◆ Provided text
= = = = = = =

The Company defines Consolidated EBITDA as earnings before interest, taxes, depreciation and amortization, plus certain other add-backs and adjustments that are contemplated by the Company’s Credit Agreement dated December 19, 2023, as subsequently amended. The Company believes that Consolidated EBITDA improves comparability from period to period by removing the impact of its capital structure (interest and financing expenses), asset base (depreciation and amortization) and tax impacts and the non-recurring impacts of the merger by and between Forward and Omni and making certain proforma adjustments as allowed under the credit agreement.
Non-GAAP financial measures should be viewed in addition to, and not as an alternative for, the Company’s financial results prepared in accordance with GAAP. Non-GAAP financial information does not represent a comprehensive basis of accounting. As required by the Securities and Exchange Act of 1933 and the rules and regulations promulgated thereunder, the Company has included in the table above, for the periods indicated, a reconciliation of Consolidated EBITDA to the most directly comparable GAAP financial measure.

= = = = = = =

◆ Dataset
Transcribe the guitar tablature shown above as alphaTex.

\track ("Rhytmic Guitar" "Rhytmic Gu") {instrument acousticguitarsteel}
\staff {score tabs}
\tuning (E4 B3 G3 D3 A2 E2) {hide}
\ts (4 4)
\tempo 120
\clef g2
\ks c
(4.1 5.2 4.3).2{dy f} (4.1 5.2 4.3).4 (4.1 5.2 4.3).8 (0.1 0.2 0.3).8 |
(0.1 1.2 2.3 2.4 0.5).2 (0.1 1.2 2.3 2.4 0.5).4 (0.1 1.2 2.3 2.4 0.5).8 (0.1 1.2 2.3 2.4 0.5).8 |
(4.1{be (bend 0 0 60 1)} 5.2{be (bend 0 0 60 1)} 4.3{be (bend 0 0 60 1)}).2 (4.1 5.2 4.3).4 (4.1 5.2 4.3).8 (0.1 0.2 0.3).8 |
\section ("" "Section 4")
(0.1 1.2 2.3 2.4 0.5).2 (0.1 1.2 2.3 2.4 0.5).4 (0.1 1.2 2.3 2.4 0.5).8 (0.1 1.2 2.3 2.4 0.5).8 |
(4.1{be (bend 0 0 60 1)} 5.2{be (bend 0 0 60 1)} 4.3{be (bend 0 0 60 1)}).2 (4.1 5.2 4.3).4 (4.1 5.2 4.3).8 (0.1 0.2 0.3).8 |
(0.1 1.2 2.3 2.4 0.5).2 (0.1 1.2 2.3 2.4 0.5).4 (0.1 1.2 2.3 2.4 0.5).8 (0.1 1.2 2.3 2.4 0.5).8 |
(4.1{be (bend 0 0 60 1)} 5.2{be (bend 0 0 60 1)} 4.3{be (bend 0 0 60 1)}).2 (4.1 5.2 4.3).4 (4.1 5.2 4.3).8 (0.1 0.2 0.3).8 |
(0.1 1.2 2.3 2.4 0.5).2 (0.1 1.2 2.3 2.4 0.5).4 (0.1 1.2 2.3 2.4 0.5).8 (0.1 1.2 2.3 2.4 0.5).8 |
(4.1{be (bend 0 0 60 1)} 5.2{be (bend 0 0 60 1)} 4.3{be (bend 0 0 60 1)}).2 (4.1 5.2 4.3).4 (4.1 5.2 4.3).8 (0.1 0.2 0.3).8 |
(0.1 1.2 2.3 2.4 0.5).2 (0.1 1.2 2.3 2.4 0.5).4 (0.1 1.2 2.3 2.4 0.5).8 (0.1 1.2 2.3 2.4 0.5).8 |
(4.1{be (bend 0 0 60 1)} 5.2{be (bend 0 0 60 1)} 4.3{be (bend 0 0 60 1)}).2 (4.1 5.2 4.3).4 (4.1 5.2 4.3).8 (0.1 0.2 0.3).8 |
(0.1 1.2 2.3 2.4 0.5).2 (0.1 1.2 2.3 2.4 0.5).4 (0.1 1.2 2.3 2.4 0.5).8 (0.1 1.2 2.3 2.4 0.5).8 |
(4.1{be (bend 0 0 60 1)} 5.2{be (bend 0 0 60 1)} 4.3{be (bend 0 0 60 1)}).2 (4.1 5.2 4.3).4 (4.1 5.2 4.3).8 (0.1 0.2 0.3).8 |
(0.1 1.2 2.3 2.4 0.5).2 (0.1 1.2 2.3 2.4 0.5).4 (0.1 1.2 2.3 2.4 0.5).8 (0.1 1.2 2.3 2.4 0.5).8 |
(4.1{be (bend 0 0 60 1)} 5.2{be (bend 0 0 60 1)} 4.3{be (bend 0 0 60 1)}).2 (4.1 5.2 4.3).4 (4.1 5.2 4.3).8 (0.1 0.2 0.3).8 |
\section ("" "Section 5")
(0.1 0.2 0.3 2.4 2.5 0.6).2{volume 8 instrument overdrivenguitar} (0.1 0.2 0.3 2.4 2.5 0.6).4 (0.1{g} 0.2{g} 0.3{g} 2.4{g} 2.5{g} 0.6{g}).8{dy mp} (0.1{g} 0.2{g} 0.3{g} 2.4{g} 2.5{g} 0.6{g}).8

= = = = = = =

◆ Task to carry out
In the passage on Consolidated EBITDA, what impacts does the Company say Consolidated EBITDA removes to improve comparability from period to period?

◆ Completed exercise
- The impact of its capital structure (interest and financing expenses)
- The impact of its asset base (depreciation and amortization)
- Tax impacts
- The non-recurring impacts of the merger by and between Forward and Omni